ABC News subsequently reported that “sources familiar with the investigation” confirmed there is an investigation “examining the conduct of other current and former members of Christie's gubernatorial administration.”

Former U.S. attorneys interviewed by IBTimes questioned the attempt by Fishman’s office to parse or downplay the language used to describe the probe.

“If [law enforcement] is talking with somebody, it’s an investigation,” said former U.S. Attorney Kent Alexander, an appointee of former President Bill Clinton. “If someone is going to speak with somebody, by definition, I always think of that as an investigation.”

Attempting to rule out Christie from the probe, he added, is “unusual” because “you are speaking for all of law enforcement and you are really foreclosing the possibility of going after them later.”

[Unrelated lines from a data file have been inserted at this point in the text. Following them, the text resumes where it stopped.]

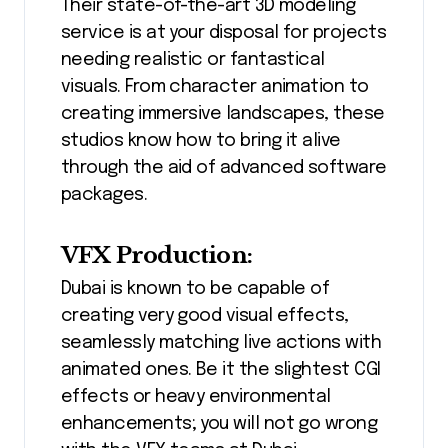
Their state-of-the-art 3D modeling
service is at your disposal for projects
needing realistic or fantastical
visuals. From character animation to
creating immersive landscapes, these
studios know how to bring it alive
through the aid of advanced software
packages.
VFX Production:
Dubai is known to be capable of
creating very good visual effects,
seamlessly matching live actions with
animated ones. Be it the slightest CGI
effects or heavy environmental
enhancements; you will not go wrong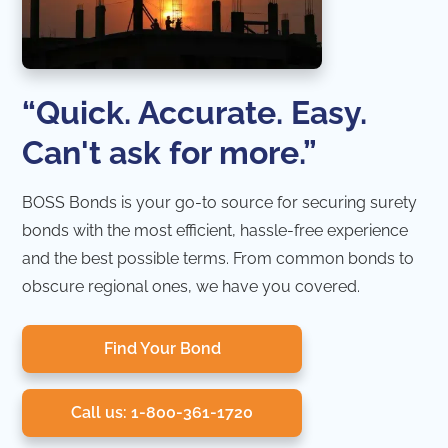
“Quick. Accurate. Easy.
Can't ask for more.”
BOSS Bonds is your go-to source for securing surety
bonds with the most efficient, hassle-free experience
and the best possible terms. From common bonds to
obscure regional ones, we have you covered.
Find Your Bond
Call us: 1-800-361-1720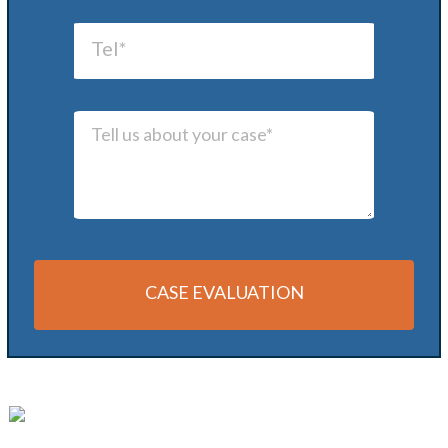
CASE EVALUATION
Alternative: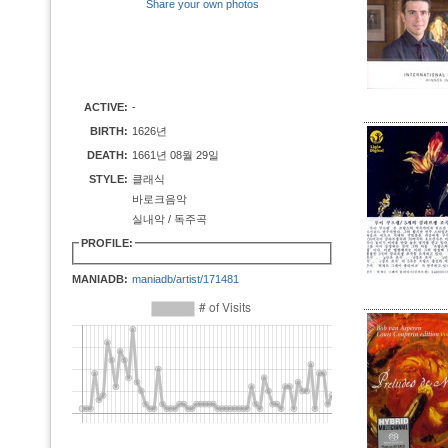
Share your own photos
ACTIVE:
-
BIRTH:
1626년
DEATH:
1661년 08월 29일
STYLE:
클래식
바로크음악
실내악 / 독주곡
PROFILE:
MANIADB:
maniadb/artist/171481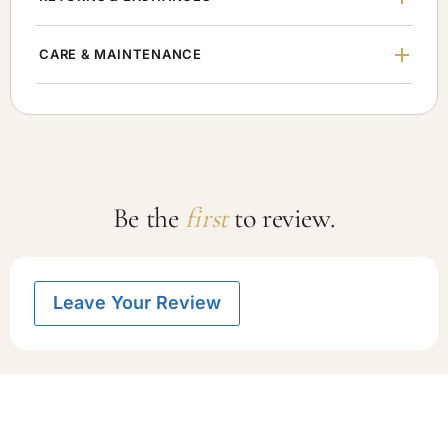
CARE & MAINTENANCE
Be the
first
to review.
Leave Your Review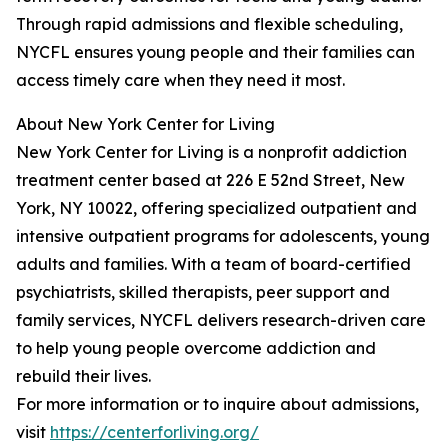
Through rapid admissions and flexible scheduling,
NYCFL ensures young people and their families can
access timely care when they need it most.
About New York Center for Living
New York Center for Living is a nonprofit addiction
treatment center based at 226 E 52nd Street, New
York, NY 10022, offering specialized outpatient and
intensive outpatient programs for adolescents, young
adults and families. With a team of board-certified
psychiatrists, skilled therapists, peer support and
family services, NYCFL delivers research-driven care
to help young people overcome addiction and
rebuild their lives.
For more information or to inquire about admissions,
visit
https://centerforliving.org/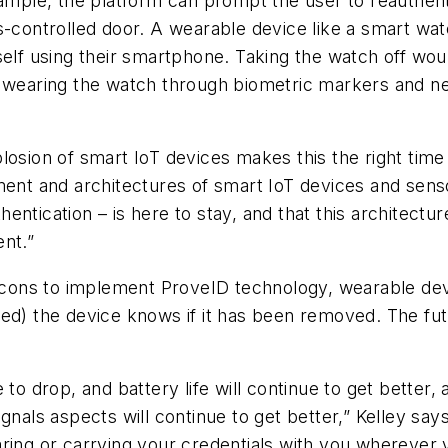
xample, the platform can prompt the user to reauthent
ss-controlled door. A wearable device like a smart w
self using their smartphone. Taking the watch off wo
l wearing the watch through biometric markers and n
losion of smart IoT devices makes this the right time
ment and architectures of smart IoT devices and sens
ntication – is here to stay, and that this architecture
ent.”
cons to implement ProveID technology, wearable de
ed) the device knows if it has been removed. The futu
to drop, and battery life will continue to get better, 
nals aspects will continue to get better,” Kelley says. 
ring or carrying your credentials with you wherever 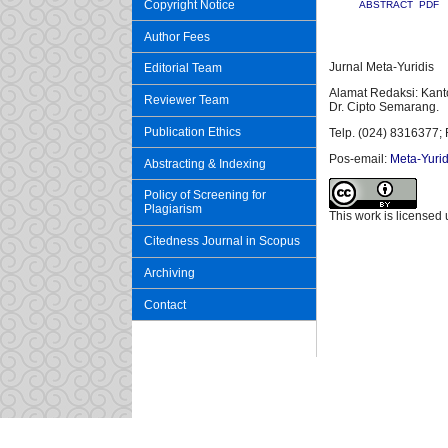
Copyright Notice
ABSTRACT
PDF
Author Fees
Jurnal Meta-Yuridis
Editorial Team
Alamat Redaksi: Kant
Reviewer Team
Dr. Cipto Semarang.
Publication Ethics
Telp. (024) 8316377; 
Pos-email:
Meta-Yurid
Abstracting & Indexing
Policy of Screening for
Plagiarism
This work is licensed
Citedness Journal in Scopus
Archiving
Contact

Michael McKay, an appointee of former President George H.W. Bush who served as the U.S. attorney in Washington state, agreed, saying it is “imprudent” to preemptively rule someone out of a probe.

“An investigation is like a long piece of string and you pick up the end of the string and you start to follow it. You don’t know where it’s going to lead you,” McKay said.

The pronouncement from Fishman’s office that Christie isn’t under investigation, and a leak to NBC News from “federal officials” asserting that the federal Bridgegate investigation had not uncovered any evidence against Christie, Barlyn said, have led him to question “whether the U.S. attorney’s office in New Jersey would be inhibited from aggressively investigating my case.“

Christie Appointees Involved

Mahoney, who is also reportedly involved in the Bridgegate probe, may not be the only Christie holdover still involved in inquiries related to his former boss. Tom Eicher, who now leads Fishman’s criminal division, was appointed to the U.S. attorney’s office by Christie in 2003. Eicher does not appear to have recused himself from the investigation into the man who gave him his job: A Main Justice report last year said that Eicher is one of several top staffers whom Fishman was consulting before making decisions in the Bridgegate case.

Reilly, Fishman’s spokesman, said the Main Justice report, about which staffers are working on the Bridgegate investigation, was “wrong,” but did not directly dispute any elements of the report or its assertion that some Christie holdovers are working on the Bridgegate investigation.

“We generally do not discuss who is working on specific investigations or matters. The ultimate decision on who is assigned and what resources are allocated is made by the U.S. attorney,” Reilly said. He reiterated that Fishman has full confidence that his staff is investigating with “impartiality and integrity.”